Affirmative Action for Women in Science?
Why current worries about the underrepresentation of women in STEM are misguided
Posted Oct 12, 2013
We've heard a lot recently about the low numbers of women in STEM fields: science, technology, engineering, and mathematics. Almost everyone writing on the topic seems to think that this gender disparity is a major problem and a product of discrimination or malignant stereotypes.
As such, I suspect that a lot of people would be surprised to learn that there's a strong case on the other side of the issue - in other words, a strong case that the gender gap in STEM is not due to discrimination and is not such a great problem after all. There's good evidence, for instance, that the gap is largely a product of average sex differences in career preferences and life goals. Rather than trying to socially engineer men and women's preferences so as to create a 50-50 sex ratio in every occupation, we should respect people's right to make their own decisions about what they do with their lives.
Over the next few weeks and months, I plan to highlight some of the arguments for this position - a position I think deserves a lot more attention than it's been getting lately. I'll start with an interesting New York Times article I came across the other day, which discusses the possibility of Affirmative Action for women in STEM. The article has a strong focus on the ideas of Susan Pinker. It was published in 2008, but it's just as relevant today and it's definitely worth a read. Here are some excerpts:
"Susan Pinker argues that the campaign for gender parity infantilizes women by assuming they don’t know what they want. She interviewed women who abandoned successful careers in science and engineering to work in fields like architecture, law and education - and not because they had faced discrimination in science.
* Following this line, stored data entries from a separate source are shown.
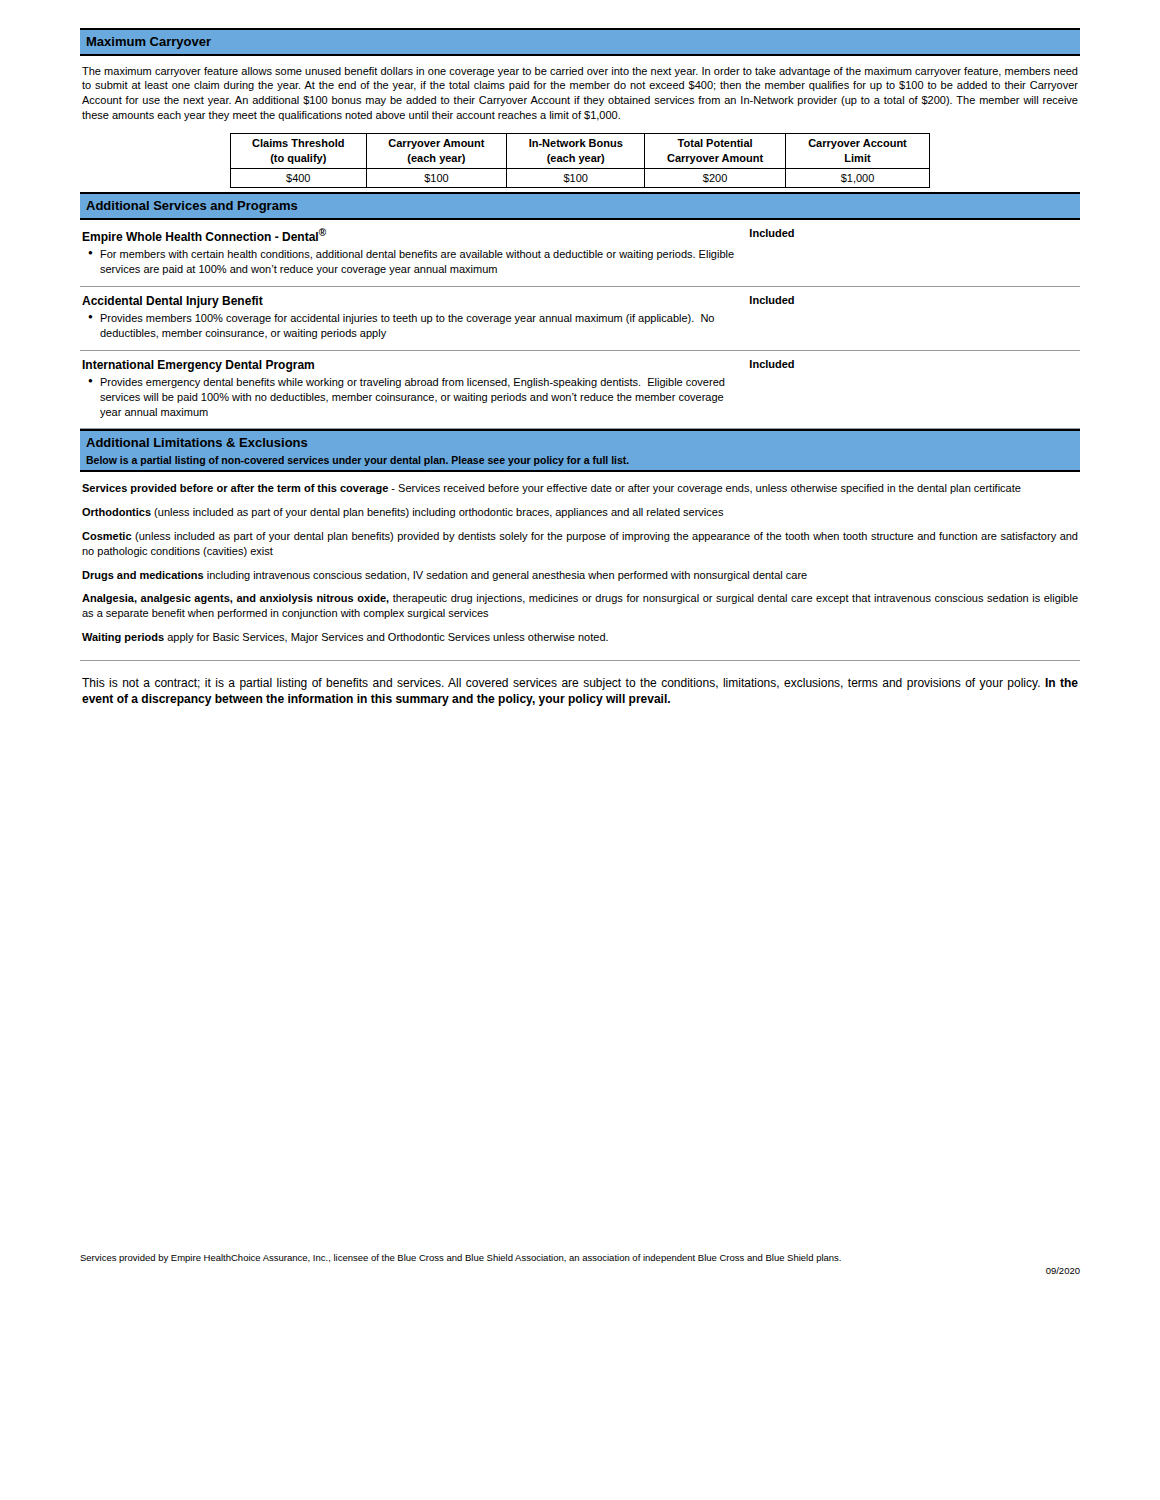Maximum Carryover
The maximum carryover feature allows some unused benefit dollars in one coverage year to be carried over into the next year. In order to take advantage of the maximum carryover feature, members need to submit at least one claim during the year. At the end of the year, if the total claims paid for the member do not exceed $400; then the member qualifies for up to $100 to be added to their Carryover Account for use the next year. An additional $100 bonus may be added to their Carryover Account if they obtained services from an In-Network provider (up to a total of $200). The member will receive these amounts each year they meet the qualifications noted above until their account reaches a limit of $1,000.
| Claims Threshold (to qualify) | Carryover Amount (each year) | In-Network Bonus (each year) | Total Potential Carryover Amount | Carryover Account Limit |
| --- | --- | --- | --- | --- |
| $400 | $100 | $100 | $200 | $1,000 |
Additional Services and Programs
Empire Whole Health Connection - Dental®
For members with certain health conditions, additional dental benefits are available without a deductible or waiting periods. Eligible services are paid at 100% and won’t reduce your coverage year annual maximum
Included
Accidental Dental Injury Benefit
Provides members 100% coverage for accidental injuries to teeth up to the coverage year annual maximum (if applicable). No deductibles, member coinsurance, or waiting periods apply
Included
International Emergency Dental Program
Provides emergency dental benefits while working or traveling abroad from licensed, English-speaking dentists. Eligible covered services will be paid 100% with no deductibles, member coinsurance, or waiting periods and won’t reduce the member coverage year annual maximum
Included
Additional Limitations & Exclusions
Below is a partial listing of non-covered services under your dental plan. Please see your policy for a full list.
Services provided before or after the term of this coverage - Services received before your effective date or after your coverage ends, unless otherwise specified in the dental plan certificate
Orthodontics (unless included as part of your dental plan benefits) including orthodontic braces, appliances and all related services
Cosmetic (unless included as part of your dental plan benefits) provided by dentists solely for the purpose of improving the appearance of the tooth when tooth structure and function are satisfactory and no pathologic conditions (cavities) exist
Drugs and medications including intravenous conscious sedation, IV sedation and general anesthesia when performed with nonsurgical dental care
Analgesia, analgesic agents, and anxiolysis nitrous oxide, therapeutic drug injections, medicines or drugs for nonsurgical or surgical dental care except that intravenous conscious sedation is eligible as a separate benefit when performed in conjunction with complex surgical services
Waiting periods apply for Basic Services, Major Services and Orthodontic Services unless otherwise noted.
This is not a contract; it is a partial listing of benefits and services. All covered services are subject to the conditions, limitations, exclusions, terms and provisions of your policy. In the event of a discrepancy between the information in this summary and the policy, your policy will prevail.
Services provided by Empire HealthChoice Assurance, Inc., licensee of the Blue Cross and Blue Shield Association, an association of independent Blue Cross and Blue Shield plans.
09/2020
"Instead, they complained of being pushed so hard to be scientists and engineers that they ended up in jobs they didn't enjoy. 'The irony was that talent in a male-typical pursuit limited their choices,' Ms. Pinker says. 'Once they showed aptitude for math or physical science, there was an assumption that they’d pursue it as a career even if they had other interests or aspirations. And because these women went along with the program and were perceived by parents and teachers as torch bearers, it was so much more difficult for them to come to terms with the fact that the work made them unhappy'...
"'Creating equal opportunities for women does not mean that they’ll choose what men choose in equal numbers,' Ms. Pinker says. 'The freedom to act on one’s preferences can create a more exaggerated gender split in some fields.'"
You can read the rest of the article here.
PS: Given that this is a hot button issue, I should probably make quite clear that I don't think women should be barred from the science labs or expelled from the maths classrooms. Any women who wants to pursue a career in a STEM field should have the opportunity to do so. The only question is: If it turns out that fewer women than men want that opportunity, is that a problem?